▸ EXERCISE DIRECTIONS
Continue the forum thread about registering mini goat crosses from the point where it stops.

# How to register minis



## groovyoldlady (Jul 21, 2011)

OK, so this year I'll probably (God willing) be having two LaManchas kid out with F1 mini Munchies.

I can't register them with ADGA, can I? The does are both ADGA registered LaManchas and the buck is an ADGA registered Nigerian Dwarf.

If they can't be registered with ADGA, is there a registry for F1's?

I want to know so I can pass the scoop on to potential buyers...

Thanks!


----------



## deerbunnyfarm (Dec 14, 2015)

From what I've been told you can't register them with adga, but you can with mdga!! I really like the mdga website, it's easy to navigate and they even do online shows!


----------



## groovyoldlady (Jul 21, 2011)

▸ DATA SHOWN
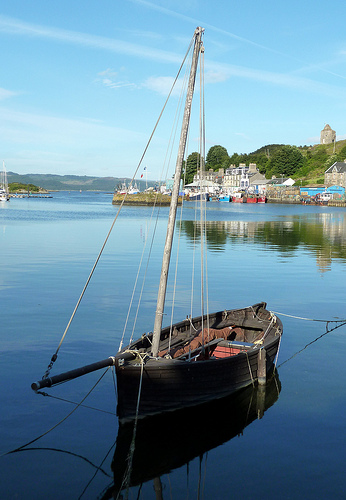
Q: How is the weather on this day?
A: It is cloudy.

▸ WRITTEN RESPONSE
Yeah, I just checked with ADGA and the person who responded seemed offended that I even asked. (Darn those Nigerians! ;-) ) I'll look into MDGA to see what's involved. Thanks!


----------



## Suzanne_Tyler (Jul 19, 2014)

Yes, they do F1s. I recently registered 2, you just have to give them pictures of the goat (body and profile) and of the dam's and sire's registration papers if they aren't MDGA registered.


----------



## lottsagoats1 (Apr 12, 2014)

I'm going to be registering mine with MDGA.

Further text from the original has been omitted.